What you have to do: The lines to copy run from the one containing "tekanan tayar" to the end of the listing. Please write them out exactly, minus the pictures.

Excerpted records:
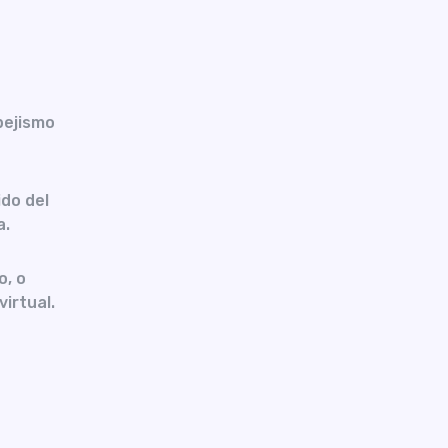
pejismo
do del
a.
o, o
virtual.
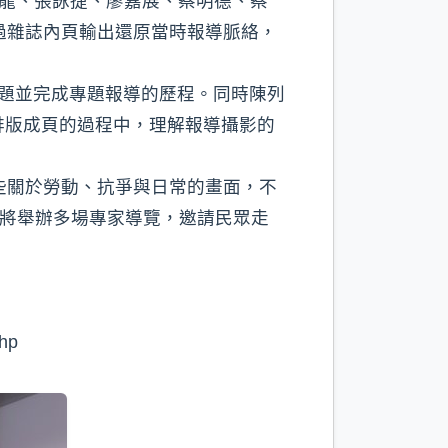
國龍、張詠捷、廖嘉展、蔡明德、蔡
過雜誌內頁輸出還原當時報導脈絡，
題並完成專題報導的歷程。同時陳列
排版成頁的過程中，理解報導攝影的
些關於勞動、抗爭與日常的畫面，不
間將舉辦多場專家導覽，邀請民眾走
p⁠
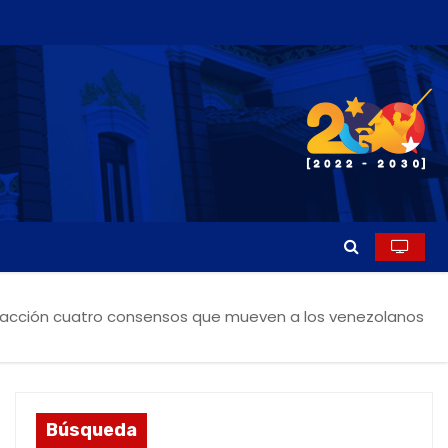
a acción cuatro consensos que mueven a los venezolanos
Búsqueda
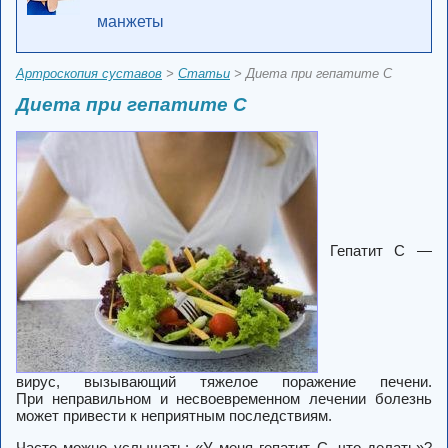
манжеты
Артроскопия суставов
>
Статьи
> Диета при гепатите С
Диета при гепатите С
Гепатит С —
вирус, вызывающий тяжелое поражение печени.
При неправильном и несвоевременном лечении болезнь
может привести к неприятным последствиям.
Часто можно услышать: «У меня гепатит С, что делать»?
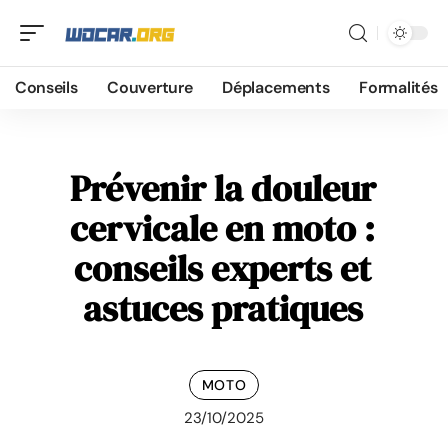
Conseils
Couverture
Déplacements
Formalités
Prévenir la douleur
cervicale en moto :
conseils experts et
astuces pratiques
MOTO
23/10/2025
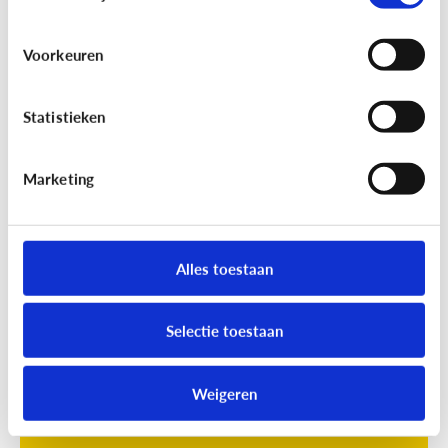
Voorkeuren
Statistieken
Marketing
Opvoeding
[Online quiz]
Waar is schermtijd
oké?
Alles toestaan
Selectie toestaan
Weigeren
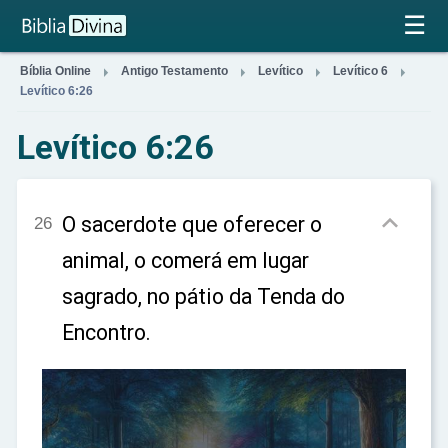
×
☰




Bíblia Online
Antigo Testamento
Levítico
Levítico 6
Levítico 6:26
Levítico 6:26

O sacerdote que oferecer o
26
animal, o comerá em lugar
sagrado, no pátio da Tenda do
Encontro.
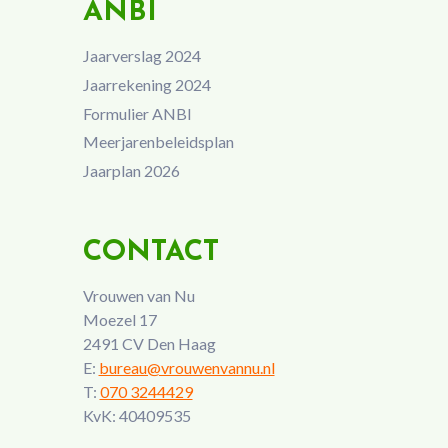
ANBI
Jaarverslag 2024
Jaarrekening 2024
Formulier ANBI
Meerjarenbeleidsplan
Jaarplan 2026
CONTACT
Vrouwen van Nu
Moezel 17
2491 CV Den Haag
E:
bureau@vrouwenvannu.nl
T:
070 3244429
KvK: 40409535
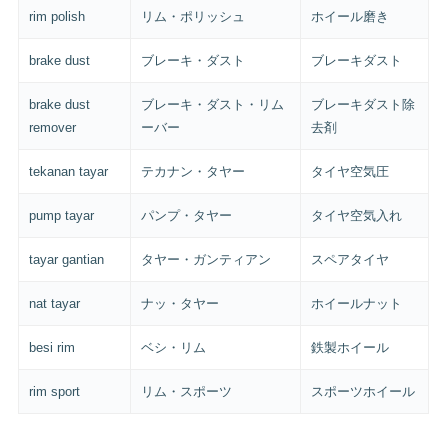
rim polish
リム・ポリッシュ
ホイール磨き
brake dust
ブレーキ・ダスト
ブレーキダスト
brake dust
ブレーキ・ダスト・リム
ブレーキダスト除
remover
ーバー
去剤
tekanan tayar
テカナン・タヤー
タイヤ空気圧
pump tayar
パンプ・タヤー
タイヤ空気入れ
tayar gantian
タヤー・ガンティアン
スペアタイヤ
nat tayar
ナッ・タヤー
ホイールナット
besi rim
ベシ・リム
鉄製ホイール
rim sport
リム・スポーツ
スポーツホイール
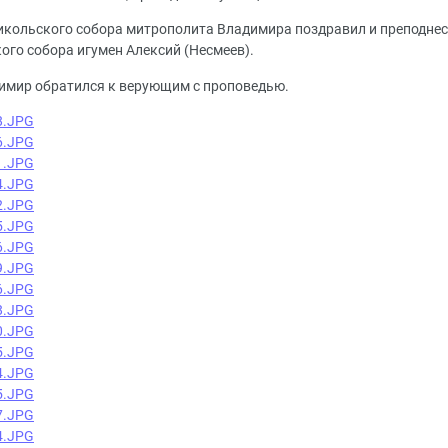
икольского собора митрополита Владимира поздравил и преподнес
ого собора игумен Алексий (Несмеев).
имир обратился к верующим с проповедью.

Exercise solution:
tekanan tayar
テカナン・タヤー
タイヤ空気圧
pump tayar
パンプ・タヤー
タイヤ空気入れ
tayar gantian
タヤー・ガンティアン
スペアタイヤ
nat tayar
ナッ・タヤー
ホイールナット
besi rim
ベシ・リム
鉄製ホイール
rim sport
リム・スポーツ
スポーツホイール
икольского собора митрополита Владимира поздравил и преподнес
ого собора игумен Алексий (Несмеев).
имир обратился к верующим с проповедью.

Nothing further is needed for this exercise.